Task directions
Nothing outside the range below should be printed. Output exactly the lines from the line with "(fp_line (start 80 -33.5) (end 0" to the line with "(fp_line (start 80 -33.5) (end 80", both included.

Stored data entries
- Opening Delimiter -

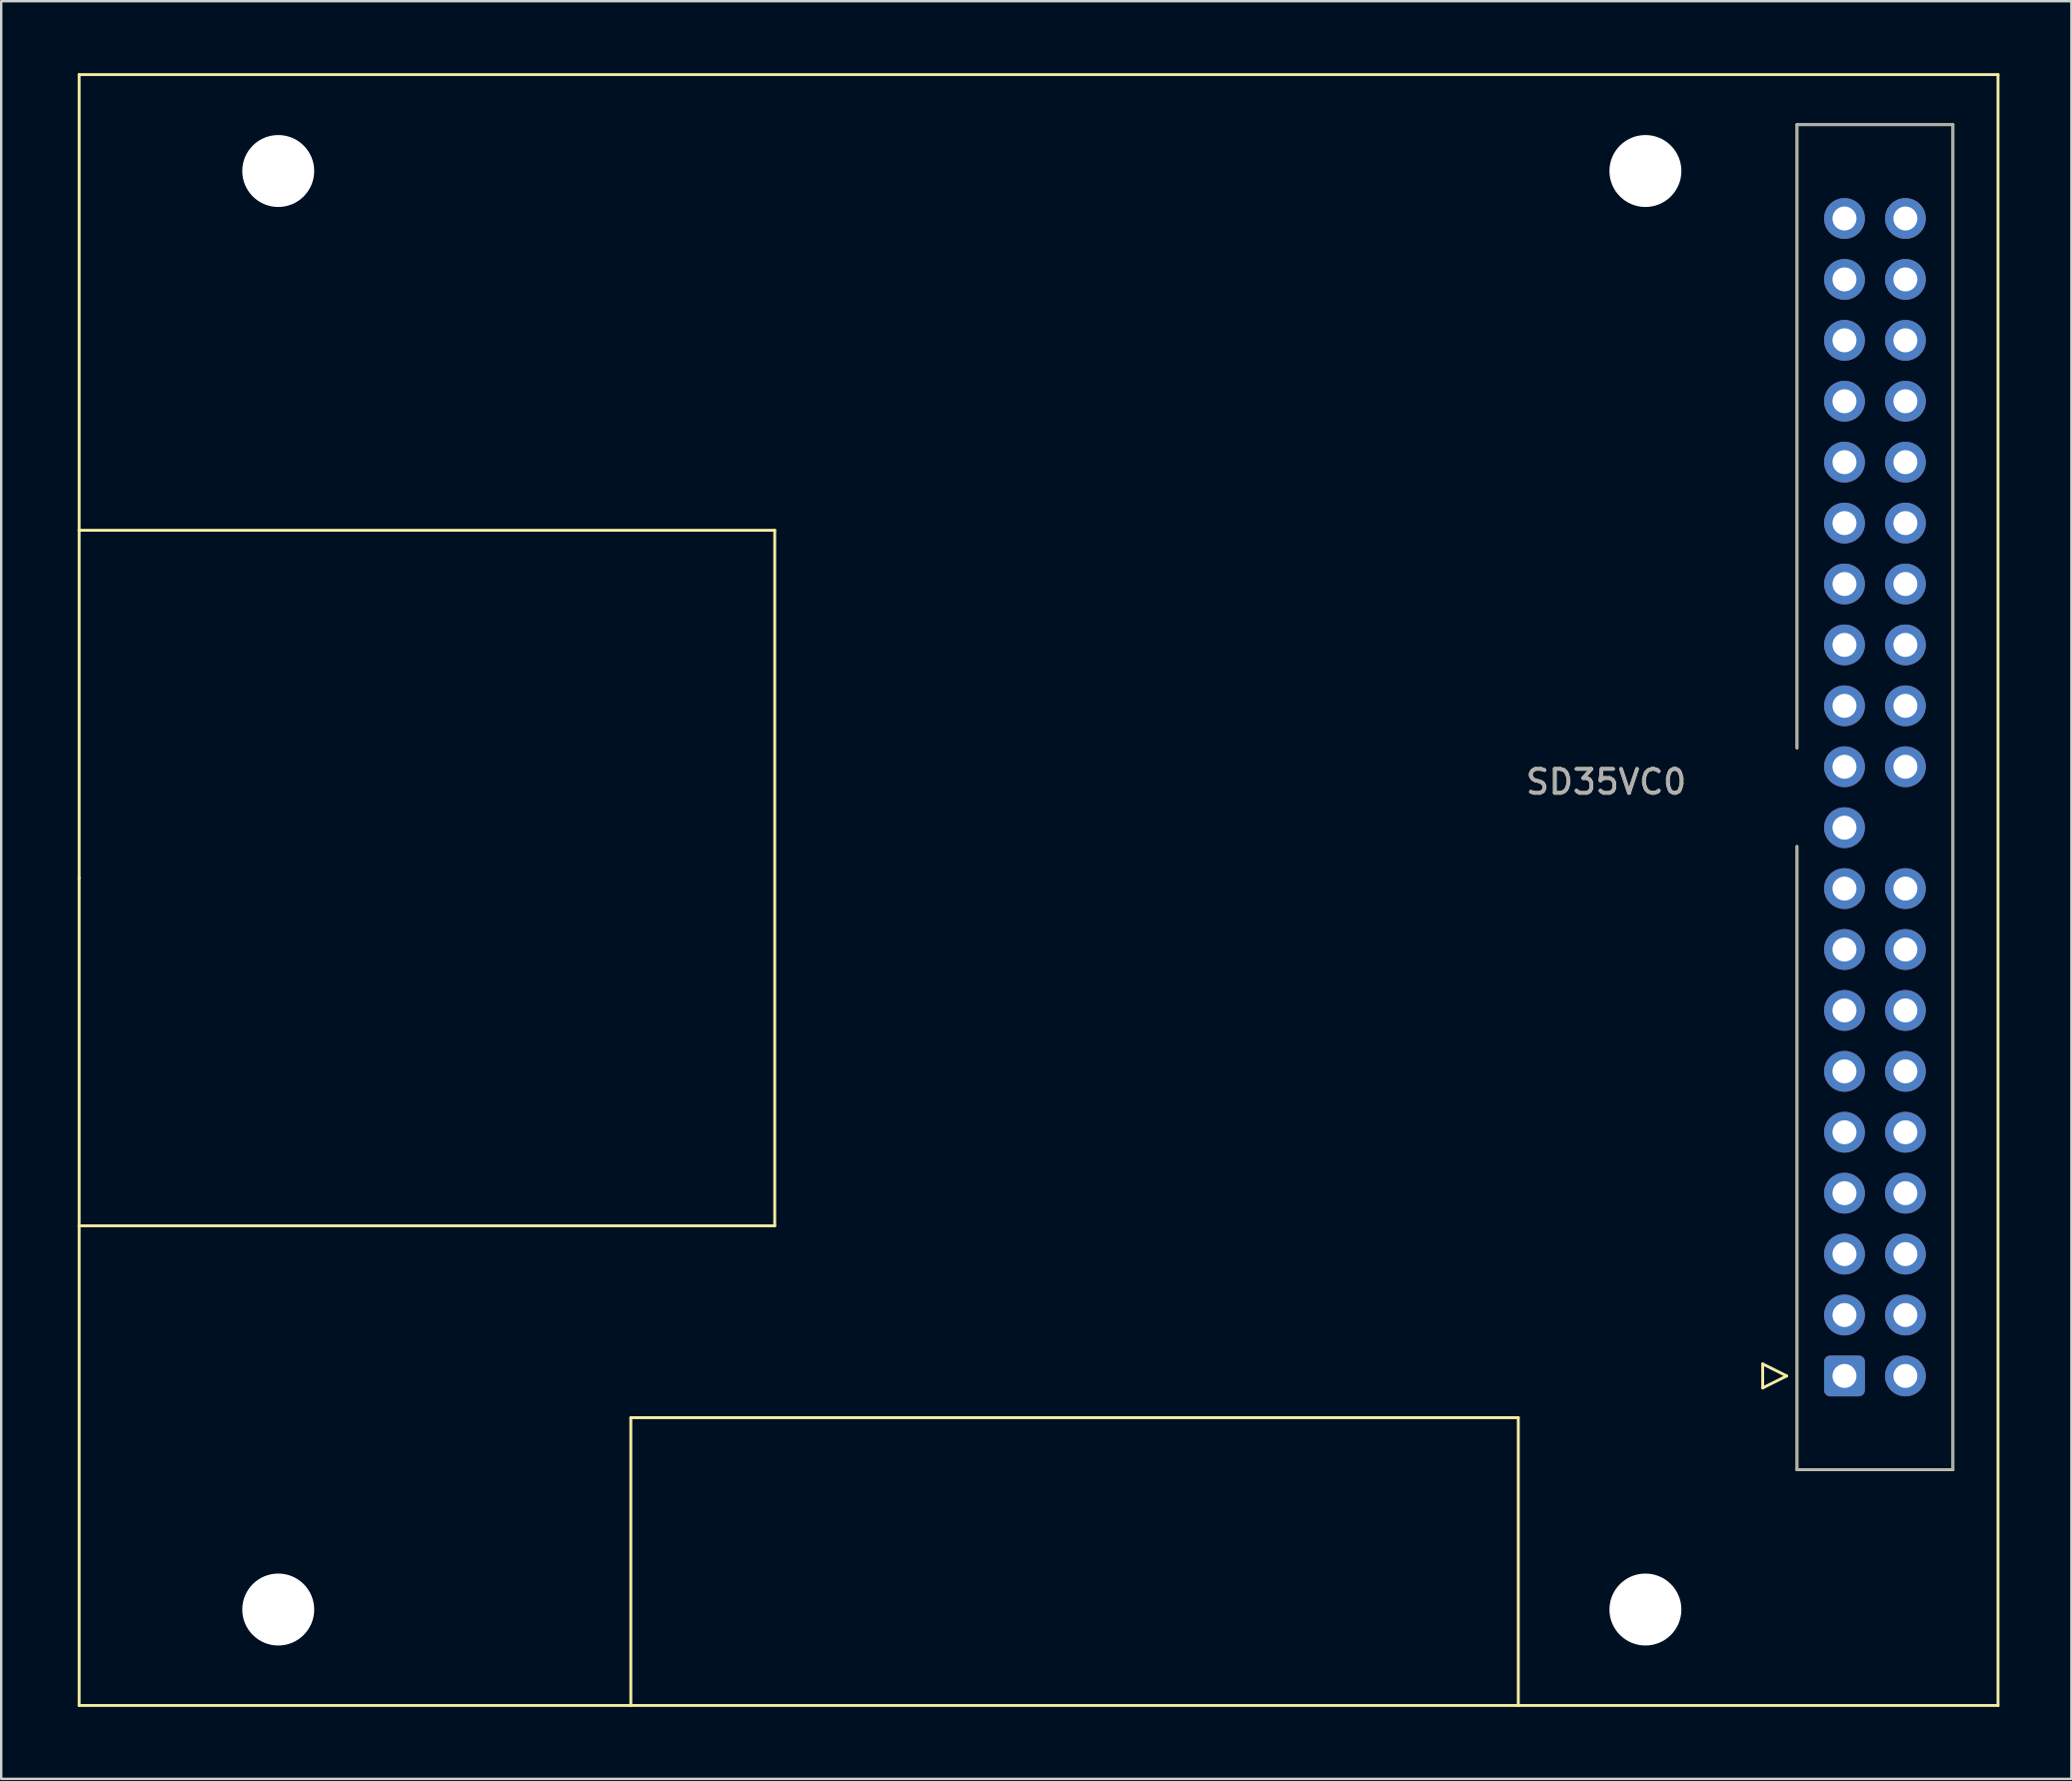
<source format=kicad_pcb>
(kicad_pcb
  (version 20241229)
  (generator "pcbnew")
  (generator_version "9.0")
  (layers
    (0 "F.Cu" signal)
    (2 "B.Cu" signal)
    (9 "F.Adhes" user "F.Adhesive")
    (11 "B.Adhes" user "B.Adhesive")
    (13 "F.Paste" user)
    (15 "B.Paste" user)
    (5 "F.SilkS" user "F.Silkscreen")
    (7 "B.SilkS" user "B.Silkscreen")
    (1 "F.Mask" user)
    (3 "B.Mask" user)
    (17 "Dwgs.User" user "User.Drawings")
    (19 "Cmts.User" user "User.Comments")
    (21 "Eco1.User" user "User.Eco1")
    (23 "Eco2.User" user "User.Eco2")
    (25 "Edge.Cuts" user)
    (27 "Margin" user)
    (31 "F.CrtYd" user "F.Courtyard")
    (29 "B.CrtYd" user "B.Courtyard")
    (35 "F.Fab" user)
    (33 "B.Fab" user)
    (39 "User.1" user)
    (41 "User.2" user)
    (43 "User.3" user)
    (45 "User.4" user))
  (footprint "SD35VC0"
    (layer "F.Cu")
    (at 0.25 33.56)
    (property "Reference" "SD35VC0" (at 63.665 -4.005 0) (layer "F.SilkS") (effects (font (size 1 1) (thickness 0.15))))
    (attr through_hole)
    (fp_line (start 0 -33.5) (end 0 -14.5) (stroke (width 0.12) (type solid)) (layer "F.SilkS"))
    (fp_line (start 0 -14.5) (end 0 0) (stroke (width 0.12) (type solid)) (layer "F.SilkS"))
    (fp_line (start 0 -14.5) (end 29 -14.5) (stroke (width 0.12) (type solid)) (layer "F.SilkS"))
    (fp_line (start 0 14.5) (end 0 0) (stroke (width 0.12) (type solid)) (layer "F.SilkS"))
    (fp_line (start 0 14.5) (end 29 14.5) (stroke (width 0.12) (type solid)) (layer "F.SilkS"))
    (fp_line (start 0 34.5) (end 0 14.5) (stroke (width 0.12) (type solid)) (layer "F.SilkS"))
    (fp_line (start 23 34.5) (end 23 22.5) (stroke (width 0.12) (type solid)) (layer "F.SilkS"))
    (fp_line (start 29 -14.5) (end 29 14.5) (stroke (width 0.12) (type solid)) (layer "F.SilkS"))
    (fp_line (start 60 22.5) (end 23 22.5) (stroke (width 0.12) (type solid)) (layer "F.SilkS"))
    (fp_line (start 60 34.5) (end 60 22.5) (stroke (width 0.12) (type solid)) (layer "F.SilkS"))
    (fp_line (start 70.19 20.26) (end 70.19 21.26) (stroke (width 0.12) (type solid)) (layer "F.SilkS"))
    (fp_line (start 70.19 21.26) (end 71.19 20.76) (stroke (width 0.12) (type solid)) (layer "F.SilkS"))
    (fp_line (start 71.19 20.76) (end 70.19 20.26) (stroke (width 0.12) (type solid)) (layer "F.SilkS"))
    (fp_line (start 71.62 -31.41) (end 78.12 -31.41) (stroke (width 0.12) (type solid)) (layer "F.SilkS"))
    (fp_line (start 71.62 -5.42) (end 71.62 -31.41) (stroke (width 0.12) (type solid)) (layer "F.SilkS"))
    (fp_line (start 71.62 24.67) (end 71.62 -1.32) (stroke (width 0.12) (type solid)) (layer "F.SilkS"))
    (fp_line (start 78.12 -31.41) (end 78.12 24.67) (stroke (width 0.12) (type solid)) (layer "F.SilkS"))
    (fp_line (start 78.12 24.67) (end 71.62 24.67) (stroke (width 0.12) (type solid)) (layer "F.SilkS"))
    (fp_line (start 80 -33.5) (end 0 -33.5) (stroke (width 0.12) (type solid)) (layer "F.SilkS"))
    (fp_line (start 80 -33.5) (end 80 34.5) (stroke (width 0.12) (type solid)) (layer "F.SilkS"))
    (fp_line (start 80 34.5) (end 0 34.5) (stroke (width 0.12) (type solid)) (layer "F.SilkS"))
    (fp_line (start 71.62 -31.41) (end 78.12 -31.41) (stroke (width 0.1) (type solid)) (layer "F.Fab"))
    (fp_line (start 71.62 -5.42) (end 71.62 -31.41) (stroke (width 0.1) (type solid)) (layer "F.Fab"))
    (fp_line (start 71.62 24.67) (end 71.62 -1.32) (stroke (width 0.1) (type solid)) (layer "F.Fab"))
    (fp_line (start 78.12 -31.41) (end 78.12 24.67) (stroke (width 0.1) (type solid)) (layer "F.Fab"))
    (fp_line (start 78.12 24.67) (end 71.62 24.67) (stroke (width 0.1) (type solid)) (layer "F.Fab"))
    (fp_text user "${REFERENCE}" (at 63.665 -4.005 180) (layer "F.Fab") (effects (font (size 1 1) (thickness 0.15))))
    (pad "" np_thru_hole circle (at 8.3 -29.48) (size 3 3) (drill 3) (layers "*.Cu" "*.Mask"))
    (pad "" np_thru_hole circle (at 8.3 30.5) (size 3 3) (drill 3) (layers "*.Cu" "*.Mask"))
    (pad "" np_thru_hole circle (at 65.3 -29.48) (size 3 3) (drill 3) (layers "*.Cu" "*.Mask"))
    (pad "" np_thru_hole circle (at 65.3 30.5) (size 3 3) (drill 3) (layers "*.Cu" "*.Mask"))
    (pad "1" thru_hole roundrect (at 73.6 20.76 180) (size 1.7 1.7) (drill 1) (layers "*.Cu" "*.Mask") (roundrect_rratio 0.147))
    (pad "2" thru_hole circle (at 76.14 20.76 180) (size 1.7 1.7) (drill 1) (layers "*.Cu" "*.Mask"))
    (pad "3" thru_hole circle (at 73.6 18.22 180) (size 1.7 1.7) (drill 1) (layers "*.Cu" "*.Mask"))
    (pad "4" thru_hole circle (at 76.14 18.22 180) (size 1.7 1.7) (drill 1) (layers "*.Cu" "*.Mask"))
    (pad "5" thru_hole circle (at 73.6 15.68 180) (size 1.7 1.7) (drill 1) (layers "*.Cu" "*.Mask"))
    (pad "6" thru_hole circle (at 76.14 15.68 180) (size 1.7 1.7) (drill 1) (layers "*.Cu" "*.Mask"))
    (pad "7" thru_hole circle (at 73.6 13.14 180) (size 1.7 1.7) (drill 1) (layers "*.Cu" "*.Mask"))
    (pad "8" thru_hole circle (at 76.14 13.14 180) (size 1.7 1.7) (drill 1) (layers "*.Cu" "*.Mask"))
    (pad "9" thru_hole circle (at 73.6 10.6 180) (size 1.7 1.7) (drill 1) (layers "*.Cu" "*.Mask"))
    (pad "10" thru_hole circle (at 76.14 10.6 180) (size 1.7 1.7) (drill 1) (layers "*.Cu" "*.Mask"))
    (pad "11" thru_hole circle (at 73.6 8.06 180) (size 1.7 1.7) (drill 1) (layers "*.Cu" "*.Mask"))
    (pad "12" thru_hole circle (at 76.14 8.06 180) (size 1.7 1.7) (drill 1) (layers "*.Cu" "*.Mask"))
    (pad "13" thru_hole circle (at 73.6 5.52 180) (size 1.7 1.7) (drill 1) (layers "*.Cu" "*.Mask"))
    (pad "14" thru_hole circle (at 76.14 5.52 180) (size 1.7 1.7) (drill 1) (layers "*.Cu" "*.Mask"))
    (pad "15" thru_hole circle (at 73.6 2.98 180) (size 1.7 1.7) (drill 1) (layers "*.Cu" "*.Mask"))
    (pad "16" thru_hole circle (at 76.14 2.98 180) (size 1.7 1.7) (drill 1) (layers "*.Cu" "*.Mask"))
    (pad "17" thru_hole circle (at 73.6 0.44 180) (size 1.7 1.7) (drill 1) (layers "*.Cu" "*.Mask"))
    (pad "18" thru_hole circle (at 76.14 0.44 180) (size 1.7 1.7) (drill 1) (layers "*.Cu" "*.Mask"))
    (pad "19" thru_hole circle (at 73.6 -2.1 180) (size 1.7 1.7) (drill 1) (layers "*.Cu" "*.Mask"))
    (pad "21" thru_hole circle (at 73.6 -4.64 180) (size 1.7 1.7) (drill 1) (layers "*.Cu" "*.Mask"))
    (pad "22" thru_hole circle (at 76.14 -4.64 180) (size 1.7 1.7) (drill 1) (layers "*.Cu" "*.Mask"))
    (pad "23" thru_hole circle (at 73.6 -7.18 180) (size 1.7 1.7) (drill 1) (layers "*.Cu" "*.Mask"))
    (pad "24" thru_hole circle (at 76.14 -7.18 180) (size 1.7 1.7) (drill 1) (layers "*.Cu" "*.Mask"))
    (pad "25" thru_hole circle (at 73.6 -9.72 180) (size 1.7 1.7) (drill 1) (layers "*.Cu" "*.Mask"))
    (pad "26" thru_hole circle (at 76.14 -9.72 180) (size 1.7 1.7) (drill 1) (layers "*.Cu" "*.Mask"))
    (pad "27" thru_hole circle (at 73.6 -12.26 180) (size 1.7 1.7) (drill 1) (layers "*.Cu" "*.Mask"))
    (pad "28" thru_hole circle (at 76.14 -12.26 180) (size 1.7 1.7) (drill 1) (layers "*.Cu" "*.Mask"))
    (pad "29" thru_hole circle (at 73.6 -14.8 180) (size 1.7 1.7) (drill 1) (layers "*.Cu" "*.Mask"))
    (pad "30" thru_hole circle (at 76.14 -14.8 180) (size 1.7 1.7) (drill 1) (layers "*.Cu" "*.Mask"))
    (pad "31" thru_hole circle (at 73.6 -17.34 180) (size 1.7 1.7) (drill 1) (layers "*.Cu" "*.Mask"))
    (pad "32" thru_hole circle (at 76.14 -17.34 180) (size 1.7 1.7) (drill 1) (layers "*.Cu" "*.Mask"))
    (pad "33" thru_hole circle (at 73.6 -19.88 180) (size 1.7 1.7) (drill 1) (layers "*.Cu" "*.Mask"))
    (pad "34" thru_hole circle (at 76.14 -19.88 180) (size 1.7 1.7) (drill 1) (layers "*.Cu" "*.Mask"))
    (pad "35" thru_hole circle (at 73.6 -22.42 180) (size 1.7 1.7) (drill 1) (layers "*.Cu" "*.Mask"))
    (pad "36" thru_hole circle (at 76.14 -22.42 180) (size 1.7 1.7) (drill 1) (layers "*.Cu" "*.Mask"))
    (pad "37" thru_hole circle (at 73.6 -24.96 180) (size 1.7 1.7) (drill 1) (layers "*.Cu" "*.Mask"))
    (pad "38" thru_hole circle (at 76.14 -24.96 180) (size 1.7 1.7) (drill 1) (layers "*.Cu" "*.Mask"))
    (pad "39" thru_hole circle (at 73.6 -27.5 180) (size 1.7 1.7) (drill 1) (layers "*.Cu" "*.Mask"))
    (pad "40" thru_hole circle (at 76.14 -27.5 180) (size 1.7 1.7) (drill 1) (layers "*.Cu" "*.Mask")))
  (gr_rect
    (start -3 -3)
    (end 83.31 71.12)
    (stroke (width 0.1) (type default))
    (fill no)
    (layer "Edge.Cuts")))
</source>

- Closing Delimiter -

Written solution
    (fp_line (start 80 -33.5) (end 0 -33.5) (stroke (width 0.12) (type solid)) (layer "F.SilkS"))
    (fp_line (start 80 -33.5) (end 80 34.5) (stroke (width 0.12) (type solid)) (layer "F.SilkS"))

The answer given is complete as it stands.